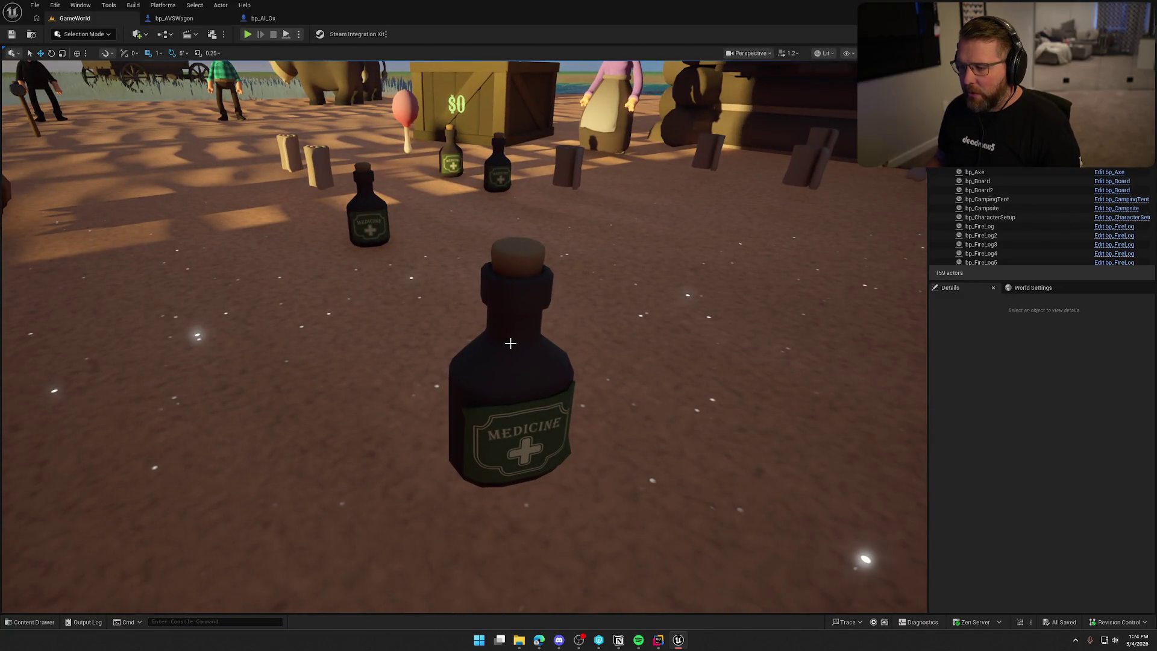
scroll(598, 355, down, 5)
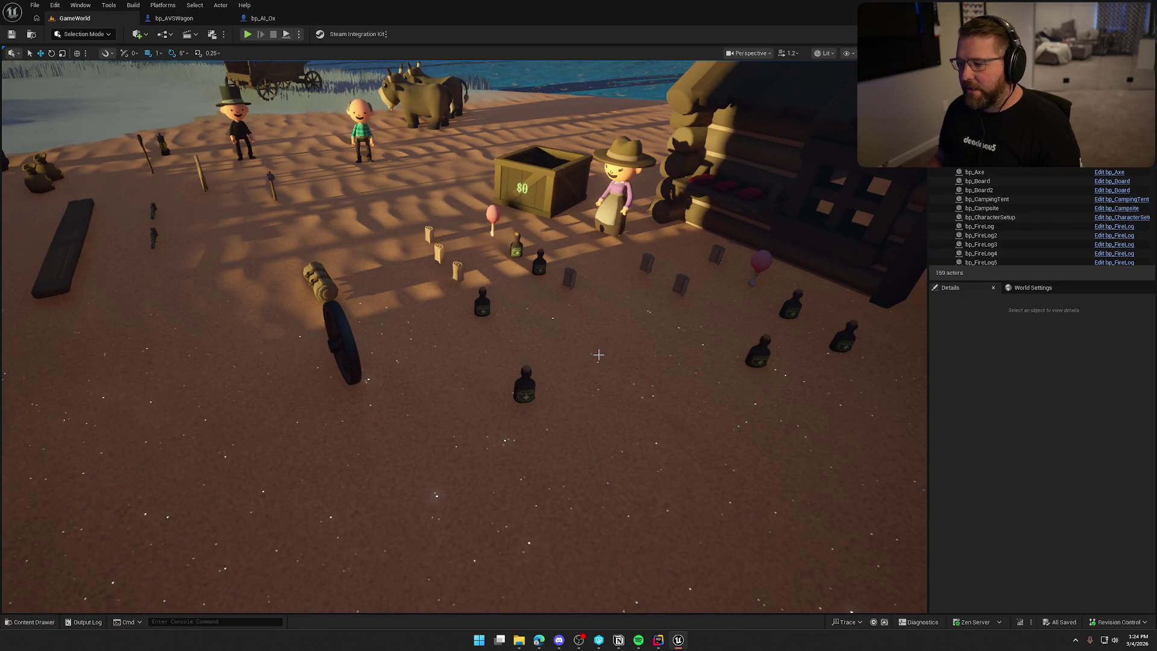
drag(599, 354, 609, 353)
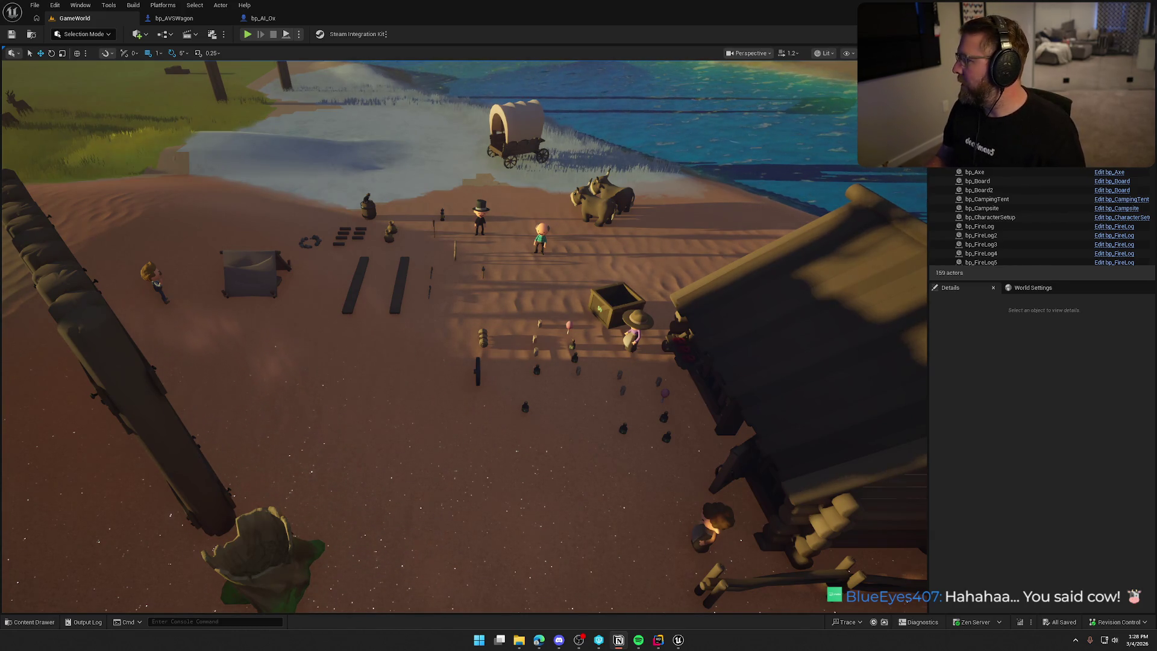
Switch back to the Notion To Do window showing the Animal AI page
key(alt+Tab)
■ ■ ■
### Your goal
All lines from the one containing "Switch back to" through the end of the listing must be transcribed exactly. No other lines belong in the answer.

### Output of the exercise
Switch back to the Notion To Do window showing the Animal AI page
key(alt+Tab)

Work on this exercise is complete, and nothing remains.